40 真鍋大度(メディアアーティスト)×大野茉莉(サウンドアーティスト)

真鍋大度(メディアアーティスト)×大野茉莉(サウンドアーティスト)

六本木という街をテーマに作品を考えるとしたら。

メロディステップ
銀座のソニービル1階と地下1階をつなぐ、踏むと音と光を発する階段。2006年のリニューアル時、真鍋氏も開発に携わる。最上段か最下段を30回連続で踏むとアルペジオモードになるなど、ステップの踏み方によって音や光のパターンが変わる仕掛けが施されている。

真鍋今日のテーマ「六本木とデザイン&アートの未来」ということで話をすると、フィールドワーク的なところから作品をつくる人にとっては、六本木はいい街だと思うんです。ただ、僕は土地よりも人間。人間発信、たとえばパフォーマーだったりダンサー発信で作品をつくることが多いので......。きっと、生体データを使った大野さんの作品もそうだと思いますが。

大野はい。私も街発信はあまりないですね。音を表現の軸に考えているので、街というより、その空間の特性とか気温とか、環境に興味があります。

真鍋僕がやっているライゾマティクスという会社は、街なかでインスタレーションをするときには、自分たちの証を残すような"隠しコマンド"を入れることもありますね。たとえば銀座のソニービルにある、上り下りするとドレミの音階が鳴ってランプが光る「メロディステップ」という階段のシステムを担当したときには、一番上の段を30回踏むと特別なパターンが出るようにしたり。

 ふだん街を歩いていると、道に敷いてあるタイルを見ながら「ランダムに並んでいるようで実はパターンがあって......」なんて、謎解きモードになることがあります。

データを使ったアート、高低差を生かしたアート。

真鍋最近ではデータを蓄積し解析してビジュアライズしたり、ラップを自動生成したりする作品もつくっています。たとえばこの建物はセンサーだらけですよね。監視カメラやマイクも死ぬほどあるだろうし、街なかにはあちこちに、ネズミよけの超音波も出ています。

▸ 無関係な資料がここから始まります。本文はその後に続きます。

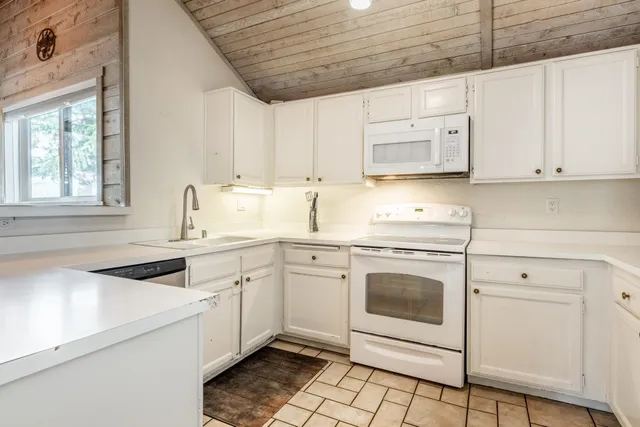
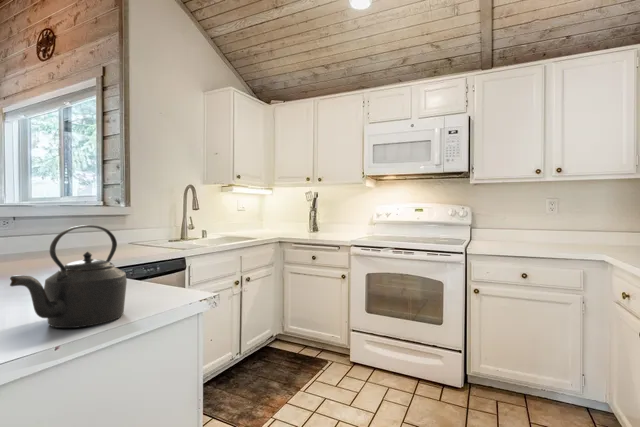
+ kettle [9,224,128,329]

 今はセキュリティのためとか、正解が決まった使い方だけをしているけど、そういう大量のデータを違うふうに使って何かをつくりましょう、という企画になると得意分野になってきます。データを使ったアートのジャンルをこの街を通じてやってみる、それには興味があります。

大野私は自然や人間を知覚するためのツールとして、テクノロジーを使っているので、街の音響特性に興味があります。たとえば六本木って、大江戸線は地下深くて、展望台はすごく高いですよね。そういう高低差から生まれる音響現象を活かした作品は面白そうだなと思います。

真鍋それは六本木ならでは、かもしれませんね。

大野これはアートではないんですけど、高さと音を利用した例でいえば、第二次世界大戦のときに敵の飛行機の音を感知するためにつくられた長いホーンのような装置がありました。六本木ほどの高低差を使ったアート作品っていうのはなかなかないと思うので、できたらやってみたいですね。

子どもは六本木に来ちゃダメ?

大野お客さんから「六本木で子どものための作品をつくるなら?」という質問もありましたけど。

真鍋昼間の明るいところだとプロジェクターや照明が使えないので、ロボティックなものになるのかな。子ども向けの作品はいくつかつくったことはありますが、その場合、でたらめにいじっても成立するというインターフェース設計が大事なんです。ただ、六本木ならではってなると......。

大野やっぱり六本木って、買い物をするとかアートを観るとか、何か目的があって来る街だと思うんです。受け身になるために来る場所。だから子どもは六本木には来ちゃダメです(笑)。

真鍋たとえば、親が買い物をしている間にお子さんを遊ばせておくという目的があれば、それに合わせて作品をつくったり、デザインすることもできるかもしれないですね。たとえば、スケートをやっているあそこ(ダイナースクラブ アイスリンク in 東京ミッドタウン)とか、何か条件が限定されていたほうが思い浮かびやすいですね。

大野でもやっぱり、子どもの頃は何もないところで遊びを開発する力を身につけたほうがいいんじゃないかなあと思います。六本木より、砂漠とかのほうがいいのかも。

真鍋なかなか難しい街ですね、六本木は。